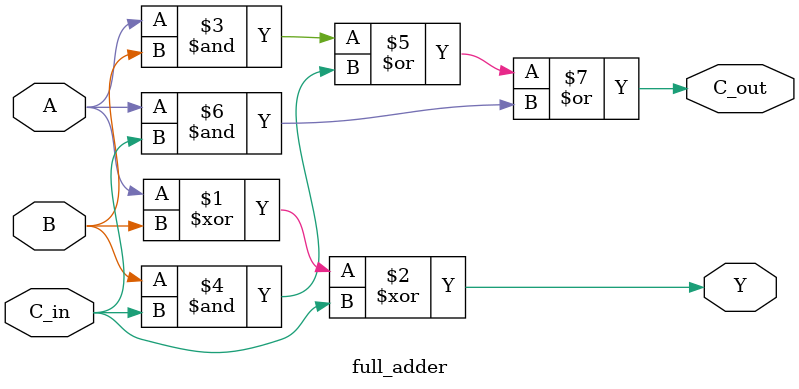
<source format=v>
module full_adder(
    input A, B, C_in,
    output C_out, Y
);

assign Y = A ^ B ^ C_in;
assign C_out = (A&B) | (B&C_in) | (A&C_in);

endmodule 
</source>
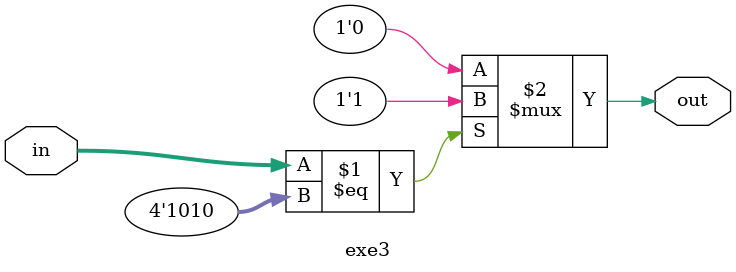
<source format=sv>
/*
3) Crie um módulo que tem uma entrada de 4 bits e uma constante interna de 6 bits
que devem ser 0. Implemente o comportamento abaixo no módulo, faça o testbench
e teste no Modelsim.
*/

module exe3 (
    input logic [3:0] in,   // Entrada de 4 bits
    output logic out        // Saída de 1 bit
);
    
    localparam logic [5:0] CONST = 6'b000000;

    assign out = (in == 4'b1010) ? 1'b1 : 1'b0;
endmodule
</source>
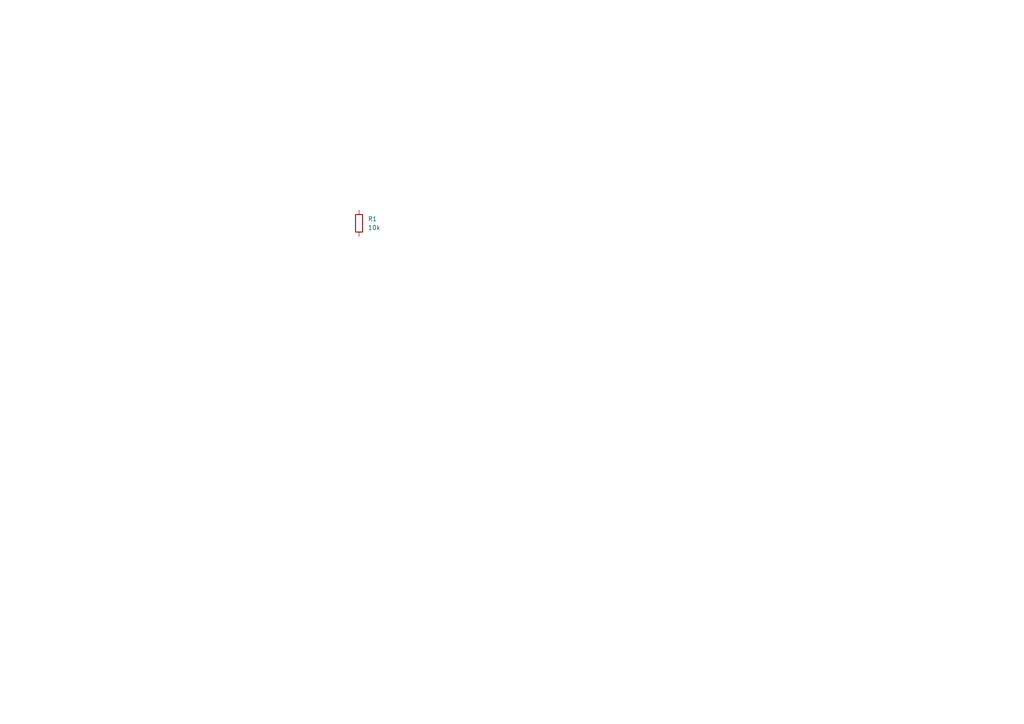
<source format=kicad_sch>
(kicad_sch
	(version 20250114)
	(generator "eeschema")
	(generator_version "9.0")
	(uuid "4df73284-16ad-4c24-8efd-ab8dd01fc266")
	(paper "A4")
	
	(symbol
		(lib_id "Device:R")
		(at 104.14 64.77 0)
		(unit 1)
		(exclude_from_sim no)
		(in_bom yes)
		(on_board yes)
		(dnp no)
		(fields_autoplaced yes)
		(uuid "412fe78d-183a-4edb-b1fd-d3403051730f")
		(property "Reference" "R1"
			(at 106.68 63.4999 0)
			(effects
				(font
					(size 1.27 1.27)
				)
				(justify left)
			)
		)
		(property "Value" "10k"
			(at 106.68 66.0399 0)
			(effects
				(font
					(size 1.27 1.27)
				)
				(justify left)
			)
		)
		(property "Footprint" "Resistor_SMD:R_0603_1608Metric"
			(at 102.362 64.77 90)
			(effects
				(font
					(size 1.27 1.27)
				)
				(hide yes)
			)
		)
		(property "Datasheet" "~"
			(at 104.14 64.77 0)
			(effects
				(font
					(size 1.27 1.27)
				)
				(hide yes)
			)
		)
		(property "Description" "Resistor"
			(at 104.14 64.77 0)
			(effects
				(font
					(size 1.27 1.27)
				)
				(hide yes)
			)
		)
		(pin "1"
			(uuid "a3cd3484-ac62-41d4-beed-d1c871b87f5f")
		)
		(pin "2"
			(uuid "46277c4e-3fb5-4eb8-bfc3-237b45062f62")
		)
		(instances
			(project "test_project"
				(path "/4df73284-16ad-4c24-8efd-ab8dd01fc266"
					(reference "R1")
					(unit 1)
				)
			)
		)
	)
	(sheet_instances
		(path "/"
			(page "1")
		)
	)
	(embedded_fonts no)
)

</source>
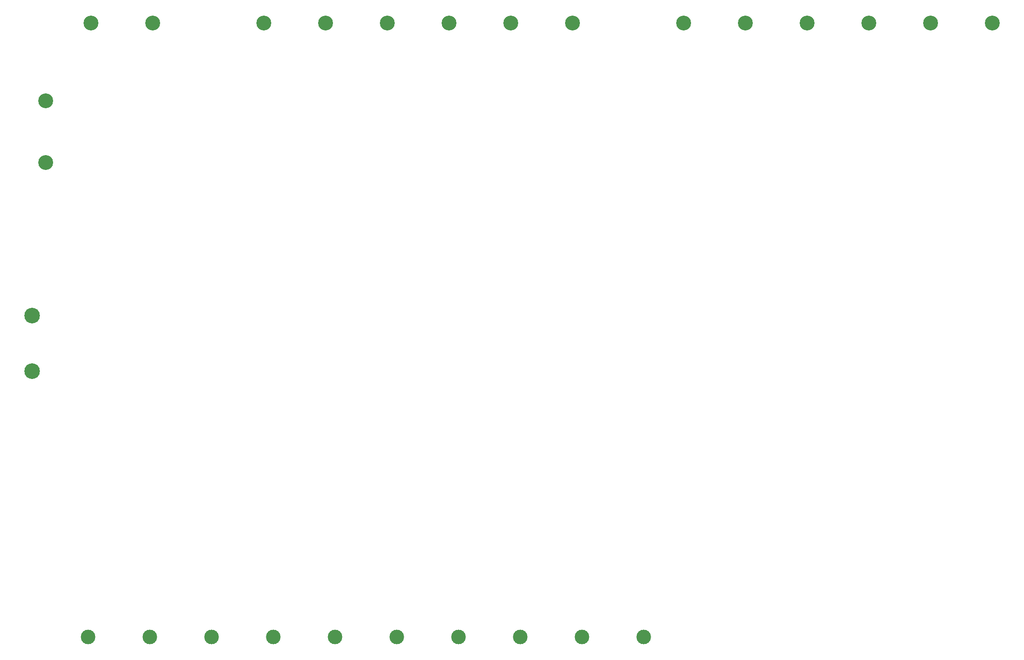
<source format=gbr>
%TF.GenerationSoftware,Altium Limited,Altium Designer,22.3.1 (43)*%
G04 Layer_Color=0*
%FSLAX26Y26*%
%MOIN*%
%TF.SameCoordinates,8280E445-5C4D-48E8-A53F-9B01841AA427*%
%TF.FilePolarity,Positive*%
%TF.FileFunction,NonPlated,1,4,NPTH,Drill*%
%TF.Part,Single*%
G01*
G75*
%TA.AperFunction,ComponentDrill*%
%ADD231C,0.120079*%
%ADD232C,0.118110*%
%ADD233C,0.120079*%
%ADD234C,0.126575*%
D231*
X3081102Y6186417D02*
D03*
X3581102D02*
D03*
X4081102D02*
D03*
X4581102D02*
D03*
X5081102D02*
D03*
X5581102D02*
D03*
X6481102D02*
D03*
X6981102D02*
D03*
X7481102D02*
D03*
X7981102D02*
D03*
X8481102D02*
D03*
X8981102D02*
D03*
X1681102D02*
D03*
X2181102D02*
D03*
D232*
X2159055Y1211811D02*
D03*
X1659055D02*
D03*
X2659055D02*
D03*
X3159055D02*
D03*
X3659055D02*
D03*
X4159050Y1211809D02*
D03*
X4659055Y1211811D02*
D03*
X5159050Y1211809D02*
D03*
X5659055Y1211811D02*
D03*
X6159050Y1211809D02*
D03*
D233*
X1313583Y5556102D02*
D03*
Y5056102D02*
D03*
D234*
X1205000Y3365000D02*
D03*
Y3815000D02*
D03*
%TF.MD5,36b56b0e94fda45a78cc5ef061c2dd9f*%
M02*

</source>
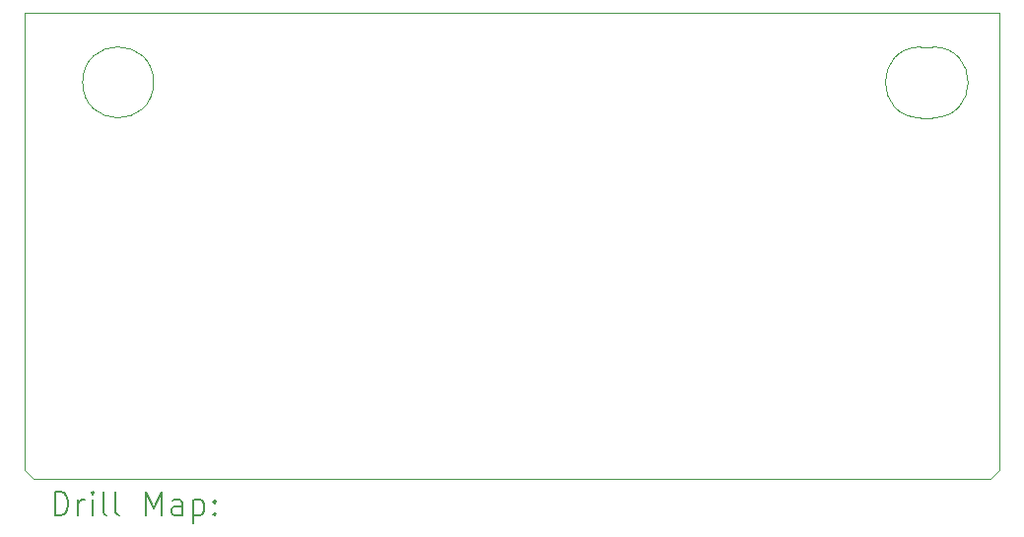
<source format=gbr>
%TF.GenerationSoftware,KiCad,Pcbnew,9.0.6*%
%TF.CreationDate,2025-12-11T13:31:38+05:00*%
%TF.ProjectId,SEGA-Simple-Cart,53454741-2d53-4696-9d70-6c652d436172,rev?*%
%TF.SameCoordinates,Original*%
%TF.FileFunction,Drillmap*%
%TF.FilePolarity,Positive*%
%FSLAX45Y45*%
G04 Gerber Fmt 4.5, Leading zero omitted, Abs format (unit mm)*
G04 Created by KiCad (PCBNEW 9.0.6) date 2025-12-11 13:31:38*
%MOMM*%
%LPD*%
G01*
G04 APERTURE LIST*
%ADD10C,0.100000*%
%ADD11C,0.200000*%
G04 APERTURE END LIST*
D10*
X11102340Y-5334000D02*
G75*
G02*
X11102340Y-5943600I0J-304800D01*
G01*
X11673840Y-5041900D02*
X11673840Y-8966200D01*
X4409440Y-5638800D02*
G75*
G02*
X3799840Y-5638800I-304800J0D01*
G01*
X3799840Y-5638800D02*
G75*
G02*
X4409440Y-5638800I304800J0D01*
G01*
X11597640Y-9042400D02*
X3380740Y-9042400D01*
X3304540Y-5041900D02*
X11673840Y-5041900D01*
X11000740Y-5943600D02*
G75*
G02*
X11000740Y-5334000I0J304800D01*
G01*
X11102340Y-5334000D02*
X11000740Y-5334000D01*
X3380740Y-9042400D02*
X3304540Y-8966200D01*
X11597640Y-9042400D02*
X11673840Y-8966200D01*
X3304540Y-8966200D02*
X3304540Y-5041900D01*
X11000740Y-5943600D02*
X11102340Y-5943600D01*
D11*
X3560317Y-9358884D02*
X3560317Y-9158884D01*
X3560317Y-9158884D02*
X3607936Y-9158884D01*
X3607936Y-9158884D02*
X3636507Y-9168408D01*
X3636507Y-9168408D02*
X3655555Y-9187455D01*
X3655555Y-9187455D02*
X3665079Y-9206503D01*
X3665079Y-9206503D02*
X3674602Y-9244598D01*
X3674602Y-9244598D02*
X3674602Y-9273170D01*
X3674602Y-9273170D02*
X3665079Y-9311265D01*
X3665079Y-9311265D02*
X3655555Y-9330312D01*
X3655555Y-9330312D02*
X3636507Y-9349360D01*
X3636507Y-9349360D02*
X3607936Y-9358884D01*
X3607936Y-9358884D02*
X3560317Y-9358884D01*
X3760317Y-9358884D02*
X3760317Y-9225550D01*
X3760317Y-9263646D02*
X3769841Y-9244598D01*
X3769841Y-9244598D02*
X3779364Y-9235074D01*
X3779364Y-9235074D02*
X3798412Y-9225550D01*
X3798412Y-9225550D02*
X3817460Y-9225550D01*
X3884126Y-9358884D02*
X3884126Y-9225550D01*
X3884126Y-9158884D02*
X3874602Y-9168408D01*
X3874602Y-9168408D02*
X3884126Y-9177931D01*
X3884126Y-9177931D02*
X3893650Y-9168408D01*
X3893650Y-9168408D02*
X3884126Y-9158884D01*
X3884126Y-9158884D02*
X3884126Y-9177931D01*
X4007936Y-9358884D02*
X3988888Y-9349360D01*
X3988888Y-9349360D02*
X3979364Y-9330312D01*
X3979364Y-9330312D02*
X3979364Y-9158884D01*
X4112698Y-9358884D02*
X4093650Y-9349360D01*
X4093650Y-9349360D02*
X4084126Y-9330312D01*
X4084126Y-9330312D02*
X4084126Y-9158884D01*
X4341269Y-9358884D02*
X4341269Y-9158884D01*
X4341269Y-9158884D02*
X4407936Y-9301741D01*
X4407936Y-9301741D02*
X4474603Y-9158884D01*
X4474603Y-9158884D02*
X4474603Y-9358884D01*
X4655555Y-9358884D02*
X4655555Y-9254122D01*
X4655555Y-9254122D02*
X4646031Y-9235074D01*
X4646031Y-9235074D02*
X4626984Y-9225550D01*
X4626984Y-9225550D02*
X4588888Y-9225550D01*
X4588888Y-9225550D02*
X4569841Y-9235074D01*
X4655555Y-9349360D02*
X4636507Y-9358884D01*
X4636507Y-9358884D02*
X4588888Y-9358884D01*
X4588888Y-9358884D02*
X4569841Y-9349360D01*
X4569841Y-9349360D02*
X4560317Y-9330312D01*
X4560317Y-9330312D02*
X4560317Y-9311265D01*
X4560317Y-9311265D02*
X4569841Y-9292217D01*
X4569841Y-9292217D02*
X4588888Y-9282693D01*
X4588888Y-9282693D02*
X4636507Y-9282693D01*
X4636507Y-9282693D02*
X4655555Y-9273170D01*
X4750793Y-9225550D02*
X4750793Y-9425550D01*
X4750793Y-9235074D02*
X4769841Y-9225550D01*
X4769841Y-9225550D02*
X4807936Y-9225550D01*
X4807936Y-9225550D02*
X4826984Y-9235074D01*
X4826984Y-9235074D02*
X4836507Y-9244598D01*
X4836507Y-9244598D02*
X4846031Y-9263646D01*
X4846031Y-9263646D02*
X4846031Y-9320789D01*
X4846031Y-9320789D02*
X4836507Y-9339836D01*
X4836507Y-9339836D02*
X4826984Y-9349360D01*
X4826984Y-9349360D02*
X4807936Y-9358884D01*
X4807936Y-9358884D02*
X4769841Y-9358884D01*
X4769841Y-9358884D02*
X4750793Y-9349360D01*
X4931745Y-9339836D02*
X4941269Y-9349360D01*
X4941269Y-9349360D02*
X4931745Y-9358884D01*
X4931745Y-9358884D02*
X4922222Y-9349360D01*
X4922222Y-9349360D02*
X4931745Y-9339836D01*
X4931745Y-9339836D02*
X4931745Y-9358884D01*
X4931745Y-9235074D02*
X4941269Y-9244598D01*
X4941269Y-9244598D02*
X4931745Y-9254122D01*
X4931745Y-9254122D02*
X4922222Y-9244598D01*
X4922222Y-9244598D02*
X4931745Y-9235074D01*
X4931745Y-9235074D02*
X4931745Y-9254122D01*
M02*

</source>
◆ ◆ ◆ ◆
Would you quote everything above from the line containing "X3655555Y-9187455D01*" down to the line containing "X3760317Y-9358884D02*"? Include both of those lines and nothing else.

X3655555Y-9187455D01*
X3655555Y-9187455D02*
X3665079Y-9206503D01*
X3665079Y-9206503D02*
X3674602Y-9244598D01*
X3674602Y-9244598D02*
X3674602Y-9273170D01*
X3674602Y-9273170D02*
X3665079Y-9311265D01*
X3665079Y-9311265D02*
X3655555Y-9330312D01*
X3655555Y-9330312D02*
X3636507Y-9349360D01*
X3636507Y-9349360D02*
X3607936Y-9358884D01*
X3607936Y-9358884D02*
X3560317Y-9358884D01*
X3760317Y-9358884D02*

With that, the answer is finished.